WHAT IS NEEDED: In the data that follows, find the line with "Figure 8: Ergodic"; transcribe it, every later line up to the one with "Figure 3. Comparison", and that line as well, exactly and with no others.

Dataset records:

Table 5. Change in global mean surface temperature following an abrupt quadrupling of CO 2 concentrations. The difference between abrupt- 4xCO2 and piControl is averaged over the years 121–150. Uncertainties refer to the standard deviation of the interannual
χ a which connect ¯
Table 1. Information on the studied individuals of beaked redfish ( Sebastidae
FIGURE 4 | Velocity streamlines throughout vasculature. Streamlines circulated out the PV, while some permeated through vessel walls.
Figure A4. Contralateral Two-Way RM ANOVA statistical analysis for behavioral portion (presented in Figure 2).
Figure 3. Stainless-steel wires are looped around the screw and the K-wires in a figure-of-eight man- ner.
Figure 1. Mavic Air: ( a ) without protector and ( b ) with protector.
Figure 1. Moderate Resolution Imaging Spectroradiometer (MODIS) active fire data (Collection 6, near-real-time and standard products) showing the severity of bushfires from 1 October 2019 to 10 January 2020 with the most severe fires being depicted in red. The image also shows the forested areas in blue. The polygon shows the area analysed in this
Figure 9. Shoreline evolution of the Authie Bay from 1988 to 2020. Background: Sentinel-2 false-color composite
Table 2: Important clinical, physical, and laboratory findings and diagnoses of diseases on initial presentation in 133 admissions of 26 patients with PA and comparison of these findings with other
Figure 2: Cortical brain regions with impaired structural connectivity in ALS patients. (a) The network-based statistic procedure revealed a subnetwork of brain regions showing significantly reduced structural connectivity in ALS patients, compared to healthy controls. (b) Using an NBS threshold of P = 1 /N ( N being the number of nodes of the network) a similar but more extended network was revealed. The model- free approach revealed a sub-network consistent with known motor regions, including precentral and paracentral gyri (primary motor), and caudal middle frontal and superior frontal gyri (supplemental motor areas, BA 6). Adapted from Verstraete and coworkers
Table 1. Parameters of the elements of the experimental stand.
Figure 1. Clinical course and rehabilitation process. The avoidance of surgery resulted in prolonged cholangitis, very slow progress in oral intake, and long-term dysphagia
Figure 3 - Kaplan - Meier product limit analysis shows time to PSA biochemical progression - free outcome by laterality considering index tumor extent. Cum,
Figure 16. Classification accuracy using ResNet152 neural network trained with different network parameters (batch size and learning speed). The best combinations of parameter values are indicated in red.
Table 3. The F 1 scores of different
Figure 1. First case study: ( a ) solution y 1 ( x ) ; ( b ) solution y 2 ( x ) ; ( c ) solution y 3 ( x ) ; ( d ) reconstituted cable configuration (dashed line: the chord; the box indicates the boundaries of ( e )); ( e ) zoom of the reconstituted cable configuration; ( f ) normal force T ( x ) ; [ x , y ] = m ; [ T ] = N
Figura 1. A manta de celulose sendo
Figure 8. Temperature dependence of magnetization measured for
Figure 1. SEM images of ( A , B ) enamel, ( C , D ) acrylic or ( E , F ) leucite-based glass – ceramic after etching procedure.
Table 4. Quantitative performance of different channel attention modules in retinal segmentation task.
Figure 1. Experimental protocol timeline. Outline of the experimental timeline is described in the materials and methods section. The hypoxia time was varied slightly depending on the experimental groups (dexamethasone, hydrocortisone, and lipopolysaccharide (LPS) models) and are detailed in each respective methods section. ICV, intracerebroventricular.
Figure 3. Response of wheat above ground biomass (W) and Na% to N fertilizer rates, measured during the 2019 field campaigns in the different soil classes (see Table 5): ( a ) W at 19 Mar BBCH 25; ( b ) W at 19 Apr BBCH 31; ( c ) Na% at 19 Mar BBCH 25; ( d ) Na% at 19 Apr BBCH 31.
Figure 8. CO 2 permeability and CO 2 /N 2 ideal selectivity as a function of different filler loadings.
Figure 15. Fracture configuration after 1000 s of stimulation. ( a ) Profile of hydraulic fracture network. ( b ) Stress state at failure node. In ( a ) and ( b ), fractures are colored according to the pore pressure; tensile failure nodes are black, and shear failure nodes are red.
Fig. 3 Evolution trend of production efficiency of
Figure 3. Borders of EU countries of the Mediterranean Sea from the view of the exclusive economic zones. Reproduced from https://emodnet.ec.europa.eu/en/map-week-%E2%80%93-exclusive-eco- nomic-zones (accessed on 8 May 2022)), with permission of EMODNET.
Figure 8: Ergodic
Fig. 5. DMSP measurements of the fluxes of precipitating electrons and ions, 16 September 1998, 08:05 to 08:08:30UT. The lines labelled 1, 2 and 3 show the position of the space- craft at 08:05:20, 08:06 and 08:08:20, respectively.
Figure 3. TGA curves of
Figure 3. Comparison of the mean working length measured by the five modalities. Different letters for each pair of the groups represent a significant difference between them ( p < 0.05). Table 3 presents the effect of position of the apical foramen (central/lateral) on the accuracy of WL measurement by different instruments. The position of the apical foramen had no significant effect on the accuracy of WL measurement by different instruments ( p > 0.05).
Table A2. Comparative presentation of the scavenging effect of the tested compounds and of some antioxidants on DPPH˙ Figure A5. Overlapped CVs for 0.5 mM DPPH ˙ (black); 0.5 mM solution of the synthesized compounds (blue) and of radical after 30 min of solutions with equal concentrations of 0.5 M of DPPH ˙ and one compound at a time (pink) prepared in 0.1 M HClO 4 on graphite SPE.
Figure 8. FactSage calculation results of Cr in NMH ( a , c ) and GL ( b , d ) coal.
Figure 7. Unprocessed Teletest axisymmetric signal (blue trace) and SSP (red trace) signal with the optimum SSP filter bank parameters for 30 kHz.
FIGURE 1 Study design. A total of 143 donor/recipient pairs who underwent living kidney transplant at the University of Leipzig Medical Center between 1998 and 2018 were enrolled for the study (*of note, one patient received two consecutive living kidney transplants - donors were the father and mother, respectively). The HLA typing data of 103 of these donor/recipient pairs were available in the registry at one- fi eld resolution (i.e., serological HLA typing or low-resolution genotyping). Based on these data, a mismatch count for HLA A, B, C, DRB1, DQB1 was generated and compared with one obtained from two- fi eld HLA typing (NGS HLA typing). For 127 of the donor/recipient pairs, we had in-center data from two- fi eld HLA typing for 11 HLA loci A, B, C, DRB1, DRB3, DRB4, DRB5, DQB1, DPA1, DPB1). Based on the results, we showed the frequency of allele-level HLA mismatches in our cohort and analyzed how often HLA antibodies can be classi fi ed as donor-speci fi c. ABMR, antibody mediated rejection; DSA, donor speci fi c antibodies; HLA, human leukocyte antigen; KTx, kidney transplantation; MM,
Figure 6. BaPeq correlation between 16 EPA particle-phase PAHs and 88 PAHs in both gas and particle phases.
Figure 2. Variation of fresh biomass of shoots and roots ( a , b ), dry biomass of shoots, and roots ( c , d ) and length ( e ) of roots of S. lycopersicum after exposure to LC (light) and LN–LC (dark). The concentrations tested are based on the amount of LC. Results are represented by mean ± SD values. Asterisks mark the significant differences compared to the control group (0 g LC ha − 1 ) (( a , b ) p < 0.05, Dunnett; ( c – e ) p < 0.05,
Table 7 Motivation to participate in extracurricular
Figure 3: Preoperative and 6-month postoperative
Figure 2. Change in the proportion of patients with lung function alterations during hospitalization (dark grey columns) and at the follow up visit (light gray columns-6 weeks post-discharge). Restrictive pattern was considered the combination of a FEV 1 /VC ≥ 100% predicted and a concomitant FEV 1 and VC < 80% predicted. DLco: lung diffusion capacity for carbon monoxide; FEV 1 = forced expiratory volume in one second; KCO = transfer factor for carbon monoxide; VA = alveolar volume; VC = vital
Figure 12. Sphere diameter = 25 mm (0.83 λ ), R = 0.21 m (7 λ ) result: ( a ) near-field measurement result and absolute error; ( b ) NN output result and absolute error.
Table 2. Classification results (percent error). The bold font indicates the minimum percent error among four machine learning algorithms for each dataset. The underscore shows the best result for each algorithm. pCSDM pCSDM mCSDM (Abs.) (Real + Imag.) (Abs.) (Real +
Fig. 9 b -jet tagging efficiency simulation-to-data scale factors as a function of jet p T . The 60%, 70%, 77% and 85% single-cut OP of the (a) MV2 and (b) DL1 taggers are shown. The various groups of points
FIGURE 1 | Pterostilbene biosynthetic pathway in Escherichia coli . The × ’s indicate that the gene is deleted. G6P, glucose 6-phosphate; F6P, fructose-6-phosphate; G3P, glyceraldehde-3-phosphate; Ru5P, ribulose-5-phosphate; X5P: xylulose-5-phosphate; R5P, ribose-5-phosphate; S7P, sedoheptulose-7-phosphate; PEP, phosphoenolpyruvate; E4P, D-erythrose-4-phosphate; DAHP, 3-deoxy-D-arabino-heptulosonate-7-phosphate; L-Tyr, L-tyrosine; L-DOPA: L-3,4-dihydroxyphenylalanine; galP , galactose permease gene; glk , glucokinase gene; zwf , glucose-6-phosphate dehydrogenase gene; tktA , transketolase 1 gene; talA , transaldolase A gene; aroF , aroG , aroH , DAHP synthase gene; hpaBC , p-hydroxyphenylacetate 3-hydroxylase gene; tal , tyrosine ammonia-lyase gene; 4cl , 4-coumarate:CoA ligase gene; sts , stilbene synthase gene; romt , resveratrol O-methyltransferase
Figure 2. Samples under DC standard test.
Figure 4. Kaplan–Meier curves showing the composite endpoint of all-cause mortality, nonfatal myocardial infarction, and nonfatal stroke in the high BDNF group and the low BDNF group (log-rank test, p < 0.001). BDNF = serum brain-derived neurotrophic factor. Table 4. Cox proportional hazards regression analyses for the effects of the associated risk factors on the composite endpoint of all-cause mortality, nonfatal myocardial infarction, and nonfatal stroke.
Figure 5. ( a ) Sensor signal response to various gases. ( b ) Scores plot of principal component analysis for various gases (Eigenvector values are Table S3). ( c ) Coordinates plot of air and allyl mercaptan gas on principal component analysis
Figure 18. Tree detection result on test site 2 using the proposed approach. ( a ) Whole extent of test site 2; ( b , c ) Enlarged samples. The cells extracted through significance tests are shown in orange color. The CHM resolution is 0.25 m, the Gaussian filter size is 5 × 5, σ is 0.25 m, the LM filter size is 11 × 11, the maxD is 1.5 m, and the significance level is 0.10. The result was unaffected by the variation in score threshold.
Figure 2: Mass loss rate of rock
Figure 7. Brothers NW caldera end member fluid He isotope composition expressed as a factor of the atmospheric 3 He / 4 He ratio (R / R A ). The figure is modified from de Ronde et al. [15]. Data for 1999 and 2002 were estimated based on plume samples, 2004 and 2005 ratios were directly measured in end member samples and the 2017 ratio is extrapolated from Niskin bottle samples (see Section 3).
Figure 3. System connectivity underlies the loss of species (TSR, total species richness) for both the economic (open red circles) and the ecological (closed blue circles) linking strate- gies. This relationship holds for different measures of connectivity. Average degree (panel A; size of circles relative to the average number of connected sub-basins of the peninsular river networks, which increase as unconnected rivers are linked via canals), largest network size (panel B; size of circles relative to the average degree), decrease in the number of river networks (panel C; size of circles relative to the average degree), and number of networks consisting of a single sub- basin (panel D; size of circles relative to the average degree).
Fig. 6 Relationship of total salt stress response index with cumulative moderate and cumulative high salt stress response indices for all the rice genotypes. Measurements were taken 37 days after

SOLUTION TO THE EXERCISE:
Figure 8: Ergodic
Fig. 5. DMSP measurements of the fluxes of precipitating electrons and ions, 16 September 1998, 08:05 to 08:08:30UT. The lines labelled 1, 2 and 3 show the position of the space- craft at 08:05:20, 08:06 and 08:08:20, respectively.
Figure 3. TGA curves of
Figure 3. Comparison of the mean working length measured by the five modalities. Different letters for each pair of the groups represent a significant difference between them ( p < 0.05). Table 3 presents the effect of position of the apical foramen (central/lateral) on the accuracy of WL measurement by different instruments. The position of the apical foramen had no significant effect on the accuracy of WL measurement by different instruments ( p > 0.05).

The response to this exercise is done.